--- START ---

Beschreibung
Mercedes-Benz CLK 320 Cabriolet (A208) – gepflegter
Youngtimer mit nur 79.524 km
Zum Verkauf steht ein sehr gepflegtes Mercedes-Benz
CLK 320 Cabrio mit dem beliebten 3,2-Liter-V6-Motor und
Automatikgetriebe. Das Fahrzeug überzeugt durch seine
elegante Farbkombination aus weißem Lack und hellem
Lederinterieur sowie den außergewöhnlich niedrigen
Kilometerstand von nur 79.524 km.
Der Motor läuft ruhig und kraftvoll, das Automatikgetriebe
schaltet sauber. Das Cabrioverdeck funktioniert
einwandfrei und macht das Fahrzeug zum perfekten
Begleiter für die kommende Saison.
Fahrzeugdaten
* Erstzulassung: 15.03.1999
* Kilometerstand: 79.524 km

--- END ---

* Exercise requirements: Print only these lines, please. They run from the start of the entries above to the line containing "einwandfrei und macht", both ends included, and must match exactly.

* Answer to this exercise:
Beschreibung
Mercedes-Benz CLK 320 Cabriolet (A208) – gepflegter
Youngtimer mit nur 79.524 km
Zum Verkauf steht ein sehr gepflegtes Mercedes-Benz
CLK 320 Cabrio mit dem beliebten 3,2-Liter-V6-Motor und
Automatikgetriebe. Das Fahrzeug überzeugt durch seine
elegante Farbkombination aus weißem Lack und hellem
Lederinterieur sowie den außergewöhnlich niedrigen
Kilometerstand von nur 79.524 km.
Der Motor läuft ruhig und kraftvoll, das Automatikgetriebe
schaltet sauber. Das Cabrioverdeck funktioniert
einwandfrei und macht das Fahrzeug zum perfekten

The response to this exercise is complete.